---------- Entries shown

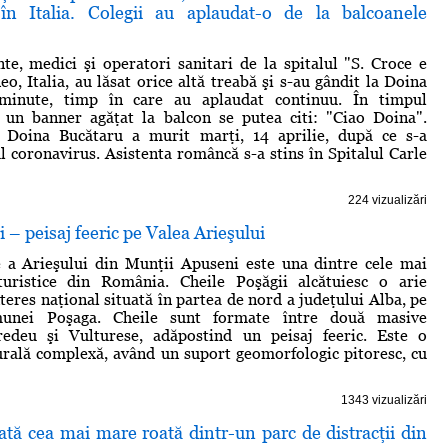
în Italia. Colegii au aplaudat-o de la balcoanele
nte, medici şi operatori sanitari de la spitalul "S. Croce e
o, Italia, au lăsat orice altă treabă şi s-au gândit la Doina
inute, timp în care au aplaudat continuu. În timpul
e un banner agăţat la balcon se putea citi: "Ciao Doina".
Doina Bucătaru a murit marţi, 14 aprilie, după ce s-a
ul coronavirus. Asistenta româncă s-a stins în Spitalul Carle
224 vizualizări
 – peisaj feeric pe Valea Arieşului
e a Arieşului din Munţii Apuseni este una dintre cele mai
uristice din România. Cheile Poşăgii alcătuiesc o arie
teres naţional situată în partea de nord a judeţului Alba, pe
omunei Poşaga. Cheile sunt formate între două masive
edeu şi Vulturese, adăpostind un peisaj feeric. Este o
urală complexă, având un suport geomorfologic pitoresc, cu
1343 vizualizări
ată cea mai mare roată dintr-un parc de distracţii din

--------------------

What is needed is an exact copy of the data, with the pictures removed.

*Answer to the exercise:*
în Italia. Colegii au aplaudat-o de la balcoanele
nte, medici şi operatori sanitari de la spitalul "S. Croce e
o, Italia, au lăsat orice altă treabă şi s-au gândit la Doina
inute, timp în care au aplaudat continuu. În timpul
e un banner agăţat la balcon se putea citi: "Ciao Doina".
Doina Bucătaru a murit marţi, 14 aprilie, după ce s-a
ul coronavirus. Asistenta româncă s-a stins în Spitalul Carle
224 vizualizări
 – peisaj feeric pe Valea Arieşului
e a Arieşului din Munţii Apuseni este una dintre cele mai
uristice din România. Cheile Poşăgii alcătuiesc o arie
teres naţional situată în partea de nord a judeţului Alba, pe
omunei Poşaga. Cheile sunt formate între două masive
edeu şi Vulturese, adăpostind un peisaj feeric. Este o
urală complexă, având un suport geomorfologic pitoresc, cu
1343 vizualizări
ată cea mai mare roată dintr-un parc de distracţii din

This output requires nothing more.